L'avenir de Chanel sans Karl Lagerfeld

"JE SUIS TRÈS mis à la terre, mais pas sur cette terre », était l’un des nombreux bon mots de Karl Lagerfeld, décédé le 19 février. M. Lagerfeld, né à Hambourg il y a 85 ans, n'avait peut-être pas le sentiment d'appartenir à cette planète, mais il savait très bien ce que ses habitants plus riches voulaient porter. En tant que grand artiste de la couture française aux côtés de Christian Dior, Coco Chanel et Yves Saint Laurent, M. Lagerfeld a créé Chanel, où il a été directeur de la création pendant plus de 35 ans, la marque multinationale qu’elle est aujourd’hui. Sa mort fera en sorte que les rumeurs parisiennes, déjà remplies de rumeurs sur l’avenir de la maison de couture, auront de quoi parler.

Les propriétaires de Chanel, Alain et Gérard Wertheimer, doivent leur immense fortune au mandat de M. Lagerfeld à la maison de couture. Lorsque les frères l’ont embauché pour prendre la relève, la marque était devenue un "vieux chapeau", selon les mots de M. Lagerfeld. Les costumes de boxy qui avaient été la signature de Coco Chanel ont surtout séduit les femmes d’âge moyen.
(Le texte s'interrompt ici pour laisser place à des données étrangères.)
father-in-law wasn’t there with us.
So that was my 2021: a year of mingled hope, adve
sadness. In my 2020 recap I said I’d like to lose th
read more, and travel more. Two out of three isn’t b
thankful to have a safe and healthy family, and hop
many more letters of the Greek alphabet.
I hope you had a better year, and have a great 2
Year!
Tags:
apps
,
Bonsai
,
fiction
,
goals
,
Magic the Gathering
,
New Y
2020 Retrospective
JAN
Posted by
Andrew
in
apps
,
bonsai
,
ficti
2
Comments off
M. Lagerfeld a modernisé le look Chanel avec des lignes plus longues et plus minces et des détails élégants. Bourreau de travail, il ne prenait presque jamais de temps libre, créant environ 14 collections par an, allant de la couture à la mode. «Concevoir, c'est respirer. Si je ne peux pas respirer, j'ai des problèmes», a-t-il souvent déclaré.

Les défilés de mode extravagants et coûteux pour lesquels Chanel est devenue renommée avaient également une raison d'être. Une fusée de 115 pieds simulant un décollage entouré de mannequins ou un faux supermarché rempli de lessive, de ketchup et de pâtes alimentaires Chanel a créé un émoi qui a permis non seulement de vendre des robes exquises et coûteuses, mais également des accessoires extrêmement rentables, tels que lunettes de soleil et parfums. Son entourage avait également un instinct inhabituel pour le secteur de la mode. Jacques Helleu, responsable du marketing depuis de nombreuses années, a compris l’importance de la protection d’une marque de luxe. Chanel s'est battue pour sa propriété intellectuelle bien avant que d'autres maisons de couture ne réalisent l'importance de le faire.
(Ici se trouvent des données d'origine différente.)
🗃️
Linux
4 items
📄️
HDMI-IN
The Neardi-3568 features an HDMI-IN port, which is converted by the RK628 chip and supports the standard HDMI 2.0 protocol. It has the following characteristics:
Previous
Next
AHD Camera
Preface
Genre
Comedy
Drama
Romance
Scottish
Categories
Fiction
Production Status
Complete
L'année dernière, un secret autrefois bien gardé – les récompenses du portefeuille diversifié de sacs à main, parfums, cosmétiques, vêtements, bijoux et chaussures, et la protection féroce de sa marque – a été révélé. Les résultats financiers de la société, publiés pour la première fois en 108 ans, ont fait état d’un chiffre d’affaires de 9,6 milliards de dollars en 2017 et d’un bénéfice d’exploitation de 2,7 milliards de dollars.

L’argent et le cachet de Chanel sont des propositions attrayantes. Bernard Arnault, le patron de Moët Hennessy Louis Vuitton (LVMH), premier groupe mondial de produits de luxe, aurait convoité Chanel pendant des années. Philippe Blondiaux, directeur financier de Chanel, a nié l’année dernière tout projet de vente ou de recherche de cotation en bourse.

Un initié a déclaré que les frères Wertheimer avaient juré de garder M. Lagerfeld à son poste jusqu'à sa mort. Est-ce que les projets pour Chanel vont maintenant changer? Selon Dirk Boventer d’Atreus, consultant en commerce de détail, une vente semble encore peu probable. Alain, le directeur général, a annoncé que Virginie Viard, son associé le plus proche et le plus fidèle depuis une trentaine d'années, succéderait à M. Lagerfeld. Mme Viard devra faire une marque. En attendant, Chanel sans M. Lagerfeld est moins un trophée pour les investisseurs potentiels.